According to some people, perhaps more wishfully than rationally, we’re living in “post-racial” time in which bigotry isn’t a problem anymore in the workplace or other areas of our society. Unfortunately, that isn’t the case.

Undoubtedly, racism is much more subtle today than it was during the heyday of the Ku Klux Klan but it still impacts hiring decisions, performance evaluations, and other workplace situations. A study of Major League Baseball games by Southern Methodist University (SMU) researchers provides quantifiable evidence of this.

The SMU study utilized the QuesTec computerized pitch-monitoring system to look at 3.5 million pitches from 2004 to 2008. A key finding was that home-plate umpires called disproportionately more strikes for pitchers in their same ethnic group.

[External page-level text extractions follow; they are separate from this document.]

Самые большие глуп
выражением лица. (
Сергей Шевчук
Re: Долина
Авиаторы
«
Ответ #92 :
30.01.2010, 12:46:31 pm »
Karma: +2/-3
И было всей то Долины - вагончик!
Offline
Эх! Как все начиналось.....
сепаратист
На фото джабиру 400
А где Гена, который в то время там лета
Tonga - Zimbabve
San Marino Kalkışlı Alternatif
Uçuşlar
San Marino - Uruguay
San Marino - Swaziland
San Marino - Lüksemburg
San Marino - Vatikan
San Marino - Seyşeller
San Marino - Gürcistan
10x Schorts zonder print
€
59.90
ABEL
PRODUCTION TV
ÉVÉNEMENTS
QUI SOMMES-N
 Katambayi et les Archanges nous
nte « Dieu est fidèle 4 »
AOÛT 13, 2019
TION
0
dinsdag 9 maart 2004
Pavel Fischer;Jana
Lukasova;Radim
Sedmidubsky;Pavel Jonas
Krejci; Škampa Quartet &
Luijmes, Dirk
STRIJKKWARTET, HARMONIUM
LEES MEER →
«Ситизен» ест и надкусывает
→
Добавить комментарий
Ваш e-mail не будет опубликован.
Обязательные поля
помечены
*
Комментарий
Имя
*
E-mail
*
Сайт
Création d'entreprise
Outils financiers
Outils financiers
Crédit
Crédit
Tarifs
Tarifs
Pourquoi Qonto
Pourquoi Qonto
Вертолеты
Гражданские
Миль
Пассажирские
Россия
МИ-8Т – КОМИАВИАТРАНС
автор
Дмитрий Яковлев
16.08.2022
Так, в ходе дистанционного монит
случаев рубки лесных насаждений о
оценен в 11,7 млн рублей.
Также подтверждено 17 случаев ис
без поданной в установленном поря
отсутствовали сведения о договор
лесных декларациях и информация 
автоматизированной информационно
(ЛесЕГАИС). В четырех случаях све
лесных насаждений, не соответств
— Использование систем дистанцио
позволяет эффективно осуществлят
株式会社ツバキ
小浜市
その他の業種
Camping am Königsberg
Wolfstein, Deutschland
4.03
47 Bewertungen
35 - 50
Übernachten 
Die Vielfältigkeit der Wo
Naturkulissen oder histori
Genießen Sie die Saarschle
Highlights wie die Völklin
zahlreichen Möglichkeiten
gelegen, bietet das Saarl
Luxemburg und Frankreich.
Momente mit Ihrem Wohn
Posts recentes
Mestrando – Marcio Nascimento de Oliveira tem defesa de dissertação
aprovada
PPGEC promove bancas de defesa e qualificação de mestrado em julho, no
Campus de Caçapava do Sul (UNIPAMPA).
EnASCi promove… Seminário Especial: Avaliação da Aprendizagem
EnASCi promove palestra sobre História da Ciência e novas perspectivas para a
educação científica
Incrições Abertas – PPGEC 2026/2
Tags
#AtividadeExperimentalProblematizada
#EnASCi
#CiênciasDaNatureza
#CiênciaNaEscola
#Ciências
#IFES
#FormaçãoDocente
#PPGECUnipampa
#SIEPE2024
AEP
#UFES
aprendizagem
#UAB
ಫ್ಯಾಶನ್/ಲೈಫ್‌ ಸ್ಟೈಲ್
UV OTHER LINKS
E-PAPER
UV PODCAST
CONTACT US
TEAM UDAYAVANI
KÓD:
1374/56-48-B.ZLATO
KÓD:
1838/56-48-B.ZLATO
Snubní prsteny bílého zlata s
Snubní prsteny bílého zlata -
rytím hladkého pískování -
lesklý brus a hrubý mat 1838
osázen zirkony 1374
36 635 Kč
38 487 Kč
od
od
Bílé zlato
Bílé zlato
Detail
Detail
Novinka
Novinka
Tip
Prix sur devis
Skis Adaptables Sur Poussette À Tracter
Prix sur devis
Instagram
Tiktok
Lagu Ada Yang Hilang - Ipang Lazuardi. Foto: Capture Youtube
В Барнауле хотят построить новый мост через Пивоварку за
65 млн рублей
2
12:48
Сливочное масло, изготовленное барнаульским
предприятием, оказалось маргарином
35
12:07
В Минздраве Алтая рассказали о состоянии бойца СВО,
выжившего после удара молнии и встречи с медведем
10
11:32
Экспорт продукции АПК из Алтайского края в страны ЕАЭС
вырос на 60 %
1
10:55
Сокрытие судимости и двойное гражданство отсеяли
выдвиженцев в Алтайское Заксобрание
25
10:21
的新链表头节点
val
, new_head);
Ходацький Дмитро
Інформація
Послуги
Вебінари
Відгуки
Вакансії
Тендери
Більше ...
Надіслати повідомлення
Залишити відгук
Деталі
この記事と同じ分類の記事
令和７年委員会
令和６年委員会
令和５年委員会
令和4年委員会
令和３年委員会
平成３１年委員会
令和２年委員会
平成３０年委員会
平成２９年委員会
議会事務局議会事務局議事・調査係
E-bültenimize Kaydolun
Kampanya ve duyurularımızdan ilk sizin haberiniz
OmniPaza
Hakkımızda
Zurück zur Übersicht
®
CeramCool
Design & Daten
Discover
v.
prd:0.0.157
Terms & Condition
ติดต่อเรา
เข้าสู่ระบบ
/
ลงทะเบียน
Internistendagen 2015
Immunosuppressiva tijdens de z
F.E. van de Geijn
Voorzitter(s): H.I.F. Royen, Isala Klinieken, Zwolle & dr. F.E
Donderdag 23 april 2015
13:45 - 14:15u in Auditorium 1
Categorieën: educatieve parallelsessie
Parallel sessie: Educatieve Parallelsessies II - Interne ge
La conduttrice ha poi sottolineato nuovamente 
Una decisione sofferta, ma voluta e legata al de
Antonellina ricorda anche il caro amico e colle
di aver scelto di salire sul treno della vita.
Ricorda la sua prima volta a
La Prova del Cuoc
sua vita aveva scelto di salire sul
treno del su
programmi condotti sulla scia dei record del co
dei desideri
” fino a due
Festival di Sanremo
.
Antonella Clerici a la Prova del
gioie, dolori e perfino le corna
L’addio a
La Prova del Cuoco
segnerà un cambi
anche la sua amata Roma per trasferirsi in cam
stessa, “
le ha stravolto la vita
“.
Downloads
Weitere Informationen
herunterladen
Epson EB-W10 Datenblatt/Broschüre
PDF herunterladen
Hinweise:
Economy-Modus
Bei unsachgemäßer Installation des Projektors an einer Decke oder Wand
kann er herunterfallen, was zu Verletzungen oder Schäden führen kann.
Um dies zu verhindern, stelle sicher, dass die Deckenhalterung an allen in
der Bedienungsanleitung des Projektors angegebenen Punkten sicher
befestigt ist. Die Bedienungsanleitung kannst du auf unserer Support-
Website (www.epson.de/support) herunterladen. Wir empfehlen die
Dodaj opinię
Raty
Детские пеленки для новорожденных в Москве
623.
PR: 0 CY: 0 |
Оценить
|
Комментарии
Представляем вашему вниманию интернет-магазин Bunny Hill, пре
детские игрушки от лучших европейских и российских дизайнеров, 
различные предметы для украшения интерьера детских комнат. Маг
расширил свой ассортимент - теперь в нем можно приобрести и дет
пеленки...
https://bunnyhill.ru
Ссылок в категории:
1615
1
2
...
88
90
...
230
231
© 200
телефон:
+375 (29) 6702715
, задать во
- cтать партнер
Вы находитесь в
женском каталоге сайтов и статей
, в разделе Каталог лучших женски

In short, white pitchers received the benefit of the doubt on close calls by white umpires while pitchers of color didn’t. Since the majority of Major League Baseball umpires are white, white pitchers have benefitted — and pitchers of color have been hurt — by this form of racial privilege.

The study revealed that while white pitchers could successfully nibble at the corners of the strike zone, “minority pitchers reacted to umpire bias by playing it safe with the pitches they threw in a way that actually harmed their performance and statistics,” according to the SMU research team.

It makes you appreciate just how dominating a pitcher Bob Gibson was ….

Of course, the SMU study has implications for our society beyond the world of sports. As David Sirota wrote while commenting on the the SMU study, “Though gleaned from baseball, these findings transcend athletics by providing a larger lesson about conditioned behavior in an institutionally racist society.” See “How Baseball Explains Modern Racism.”